Me escapé a la costa de Almería, buscando sol, calma y mar. Y, por primera vez desde que trabajo por mi cuenta (y también desde que estoy en mi empleo actual), conseguí desconectarme casi al 100 %. Nada de emails, llamadas ni mensajes. Solo arena, olas y silencio.
No fue fácil. Soy de esas personas que sienten que siempre hay algo pendiente, una tarea por revisar, una idea por anotar. Pero esta vez me obligué a soltar, y entendí algo valioso: desconectar no es rendirse, es recargar.
Al principio sentí ansiedad, luego una especie de vértigo… y, finalmente, paz. Esa paz que te da distancia, que te permite ver las cosas con claridad y reconectar contigo mismo. Fue como pulsar el botón de reinicio mental.

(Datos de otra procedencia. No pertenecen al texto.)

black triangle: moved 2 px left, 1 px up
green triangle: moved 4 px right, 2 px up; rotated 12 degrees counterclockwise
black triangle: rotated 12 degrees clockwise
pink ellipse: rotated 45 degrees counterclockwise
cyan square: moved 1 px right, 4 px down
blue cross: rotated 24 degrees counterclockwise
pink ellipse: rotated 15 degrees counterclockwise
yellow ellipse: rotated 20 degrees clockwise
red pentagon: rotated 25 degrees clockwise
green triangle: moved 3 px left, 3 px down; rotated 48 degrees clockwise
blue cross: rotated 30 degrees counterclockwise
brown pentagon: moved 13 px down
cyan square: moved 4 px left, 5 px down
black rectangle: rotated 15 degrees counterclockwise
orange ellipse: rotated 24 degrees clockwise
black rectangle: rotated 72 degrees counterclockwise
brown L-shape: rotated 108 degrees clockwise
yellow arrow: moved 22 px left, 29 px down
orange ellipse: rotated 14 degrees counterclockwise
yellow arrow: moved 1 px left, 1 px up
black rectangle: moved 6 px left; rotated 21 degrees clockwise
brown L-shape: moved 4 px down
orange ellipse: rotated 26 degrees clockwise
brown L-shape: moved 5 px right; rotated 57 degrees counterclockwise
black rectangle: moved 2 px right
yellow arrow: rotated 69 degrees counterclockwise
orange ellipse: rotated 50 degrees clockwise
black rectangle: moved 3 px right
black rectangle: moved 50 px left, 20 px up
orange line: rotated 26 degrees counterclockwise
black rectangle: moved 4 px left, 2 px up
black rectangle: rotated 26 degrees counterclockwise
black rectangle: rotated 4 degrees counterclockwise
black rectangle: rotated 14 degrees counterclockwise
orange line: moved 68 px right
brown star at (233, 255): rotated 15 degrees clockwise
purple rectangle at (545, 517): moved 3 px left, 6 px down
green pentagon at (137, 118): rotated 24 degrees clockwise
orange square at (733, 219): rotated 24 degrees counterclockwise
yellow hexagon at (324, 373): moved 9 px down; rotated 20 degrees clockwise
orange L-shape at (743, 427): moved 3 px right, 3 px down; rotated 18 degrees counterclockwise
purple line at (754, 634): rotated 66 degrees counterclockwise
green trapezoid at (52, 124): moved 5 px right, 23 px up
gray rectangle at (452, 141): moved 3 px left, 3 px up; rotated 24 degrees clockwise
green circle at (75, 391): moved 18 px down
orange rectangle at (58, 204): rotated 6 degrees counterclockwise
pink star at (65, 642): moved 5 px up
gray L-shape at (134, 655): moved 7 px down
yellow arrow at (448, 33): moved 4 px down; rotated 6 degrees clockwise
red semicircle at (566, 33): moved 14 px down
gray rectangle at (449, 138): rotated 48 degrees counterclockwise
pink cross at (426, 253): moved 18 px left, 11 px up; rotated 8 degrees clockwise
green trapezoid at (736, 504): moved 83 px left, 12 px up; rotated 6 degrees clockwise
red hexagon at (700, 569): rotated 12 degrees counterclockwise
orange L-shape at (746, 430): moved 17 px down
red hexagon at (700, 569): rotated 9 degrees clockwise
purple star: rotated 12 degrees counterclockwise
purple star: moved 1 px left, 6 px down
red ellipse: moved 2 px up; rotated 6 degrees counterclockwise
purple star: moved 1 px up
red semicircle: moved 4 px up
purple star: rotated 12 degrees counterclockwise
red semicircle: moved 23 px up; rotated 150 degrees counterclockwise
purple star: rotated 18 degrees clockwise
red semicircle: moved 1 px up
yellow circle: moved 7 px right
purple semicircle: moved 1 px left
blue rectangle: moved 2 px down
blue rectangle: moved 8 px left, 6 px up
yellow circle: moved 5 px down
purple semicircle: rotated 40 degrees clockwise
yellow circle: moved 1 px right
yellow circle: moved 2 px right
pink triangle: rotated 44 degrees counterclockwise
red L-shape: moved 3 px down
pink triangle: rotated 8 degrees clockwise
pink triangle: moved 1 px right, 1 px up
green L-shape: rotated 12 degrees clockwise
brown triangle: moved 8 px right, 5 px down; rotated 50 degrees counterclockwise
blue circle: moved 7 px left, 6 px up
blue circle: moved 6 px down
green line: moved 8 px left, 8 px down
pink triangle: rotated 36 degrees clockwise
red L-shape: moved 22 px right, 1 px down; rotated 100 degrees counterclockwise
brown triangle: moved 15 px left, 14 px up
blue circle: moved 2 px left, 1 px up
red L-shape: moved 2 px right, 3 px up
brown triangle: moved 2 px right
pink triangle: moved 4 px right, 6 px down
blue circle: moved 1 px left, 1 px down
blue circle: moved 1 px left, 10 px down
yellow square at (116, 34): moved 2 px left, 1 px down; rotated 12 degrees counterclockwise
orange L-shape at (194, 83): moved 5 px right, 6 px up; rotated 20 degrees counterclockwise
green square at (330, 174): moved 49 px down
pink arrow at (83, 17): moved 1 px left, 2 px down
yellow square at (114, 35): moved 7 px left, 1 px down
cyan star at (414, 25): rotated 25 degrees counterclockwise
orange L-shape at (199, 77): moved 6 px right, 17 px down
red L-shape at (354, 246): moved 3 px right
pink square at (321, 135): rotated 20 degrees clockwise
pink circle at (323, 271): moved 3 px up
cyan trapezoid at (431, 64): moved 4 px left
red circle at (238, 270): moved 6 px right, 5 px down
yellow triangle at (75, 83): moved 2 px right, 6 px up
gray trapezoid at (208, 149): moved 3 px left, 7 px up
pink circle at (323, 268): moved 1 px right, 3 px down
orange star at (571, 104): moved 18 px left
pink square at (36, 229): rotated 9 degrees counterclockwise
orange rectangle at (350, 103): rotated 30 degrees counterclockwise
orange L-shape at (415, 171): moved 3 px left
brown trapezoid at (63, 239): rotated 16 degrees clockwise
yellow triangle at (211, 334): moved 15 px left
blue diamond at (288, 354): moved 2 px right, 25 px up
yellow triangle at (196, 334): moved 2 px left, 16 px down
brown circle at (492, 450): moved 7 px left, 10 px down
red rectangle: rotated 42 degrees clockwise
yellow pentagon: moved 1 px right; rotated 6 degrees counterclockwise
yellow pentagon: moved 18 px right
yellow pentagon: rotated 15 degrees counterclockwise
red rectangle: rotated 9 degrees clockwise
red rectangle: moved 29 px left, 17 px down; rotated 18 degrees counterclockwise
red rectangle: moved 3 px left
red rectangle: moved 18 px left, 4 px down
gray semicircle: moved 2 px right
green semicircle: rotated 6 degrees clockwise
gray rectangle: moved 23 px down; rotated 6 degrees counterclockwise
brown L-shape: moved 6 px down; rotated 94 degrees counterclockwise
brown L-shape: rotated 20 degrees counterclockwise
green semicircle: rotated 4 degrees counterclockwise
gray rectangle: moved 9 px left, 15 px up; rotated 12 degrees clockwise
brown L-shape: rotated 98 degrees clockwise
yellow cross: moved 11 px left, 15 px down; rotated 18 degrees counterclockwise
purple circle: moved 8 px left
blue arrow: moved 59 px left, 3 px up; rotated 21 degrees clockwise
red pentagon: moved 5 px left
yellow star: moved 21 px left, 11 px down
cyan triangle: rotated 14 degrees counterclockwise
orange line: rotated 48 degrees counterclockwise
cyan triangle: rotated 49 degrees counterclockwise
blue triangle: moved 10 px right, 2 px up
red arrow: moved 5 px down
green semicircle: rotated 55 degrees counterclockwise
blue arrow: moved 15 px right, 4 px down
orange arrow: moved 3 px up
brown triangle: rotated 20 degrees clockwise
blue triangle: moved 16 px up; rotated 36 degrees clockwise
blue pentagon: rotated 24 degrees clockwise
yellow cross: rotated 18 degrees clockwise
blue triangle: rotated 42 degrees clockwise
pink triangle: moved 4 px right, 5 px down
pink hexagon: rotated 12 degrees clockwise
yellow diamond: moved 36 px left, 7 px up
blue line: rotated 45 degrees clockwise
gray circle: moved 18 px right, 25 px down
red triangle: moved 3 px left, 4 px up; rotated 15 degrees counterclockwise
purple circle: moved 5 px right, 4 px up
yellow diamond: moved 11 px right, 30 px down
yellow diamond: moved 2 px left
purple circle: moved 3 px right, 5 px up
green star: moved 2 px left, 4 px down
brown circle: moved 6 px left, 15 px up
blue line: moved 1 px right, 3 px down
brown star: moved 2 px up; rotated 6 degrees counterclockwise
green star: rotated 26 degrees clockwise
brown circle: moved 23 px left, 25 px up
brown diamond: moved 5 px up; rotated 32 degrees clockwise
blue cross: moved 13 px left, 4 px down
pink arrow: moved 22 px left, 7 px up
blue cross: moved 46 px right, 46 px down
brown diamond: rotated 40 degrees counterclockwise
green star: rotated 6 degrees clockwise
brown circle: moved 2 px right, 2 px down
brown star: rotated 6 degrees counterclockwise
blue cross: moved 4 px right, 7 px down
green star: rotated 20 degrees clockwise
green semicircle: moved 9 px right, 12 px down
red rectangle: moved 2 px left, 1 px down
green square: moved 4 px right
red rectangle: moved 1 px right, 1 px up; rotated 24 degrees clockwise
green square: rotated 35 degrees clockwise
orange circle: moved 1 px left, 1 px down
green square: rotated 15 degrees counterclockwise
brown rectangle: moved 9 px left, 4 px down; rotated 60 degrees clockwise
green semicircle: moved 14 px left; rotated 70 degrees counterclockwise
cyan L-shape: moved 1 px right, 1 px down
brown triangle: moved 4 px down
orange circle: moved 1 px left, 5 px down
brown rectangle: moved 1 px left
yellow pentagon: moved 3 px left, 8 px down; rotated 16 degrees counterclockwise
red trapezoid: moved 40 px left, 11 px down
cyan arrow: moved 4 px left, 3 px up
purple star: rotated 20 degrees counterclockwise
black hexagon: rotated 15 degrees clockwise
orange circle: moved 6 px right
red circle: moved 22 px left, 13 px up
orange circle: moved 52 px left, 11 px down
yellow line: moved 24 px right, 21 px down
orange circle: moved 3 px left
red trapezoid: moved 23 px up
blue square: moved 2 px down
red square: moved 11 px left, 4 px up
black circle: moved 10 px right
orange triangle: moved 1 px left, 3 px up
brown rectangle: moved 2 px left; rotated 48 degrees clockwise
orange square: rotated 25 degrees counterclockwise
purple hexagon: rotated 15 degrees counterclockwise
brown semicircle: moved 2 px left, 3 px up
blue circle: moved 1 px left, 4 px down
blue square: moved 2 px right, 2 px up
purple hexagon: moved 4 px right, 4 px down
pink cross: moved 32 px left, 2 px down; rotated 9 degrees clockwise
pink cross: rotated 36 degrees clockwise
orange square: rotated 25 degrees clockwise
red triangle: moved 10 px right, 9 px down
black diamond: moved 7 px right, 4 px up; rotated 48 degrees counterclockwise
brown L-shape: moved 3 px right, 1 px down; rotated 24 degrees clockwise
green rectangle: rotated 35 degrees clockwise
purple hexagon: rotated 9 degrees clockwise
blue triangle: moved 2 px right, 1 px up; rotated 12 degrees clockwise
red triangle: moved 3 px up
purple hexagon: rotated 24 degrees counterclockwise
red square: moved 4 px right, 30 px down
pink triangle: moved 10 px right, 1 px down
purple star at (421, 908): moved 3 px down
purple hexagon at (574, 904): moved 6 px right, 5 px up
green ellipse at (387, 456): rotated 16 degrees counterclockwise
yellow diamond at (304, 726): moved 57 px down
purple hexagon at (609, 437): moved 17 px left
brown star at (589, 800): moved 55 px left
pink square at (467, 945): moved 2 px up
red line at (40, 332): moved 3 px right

De esa experiencia me llevo una gran lección: descansar también es trabajar, porque el descanso cuida la mente, el cuerpo y hasta la creatividad. Volver después fue mucho más fácil, con ideas frescas y energía renovada.
Así que, si eres de los que no pueden parar ni un segundo, te invito a probarlo. Aunque sea por unas horas. Aunque cueste. Porque el descanso también forma parte del camino.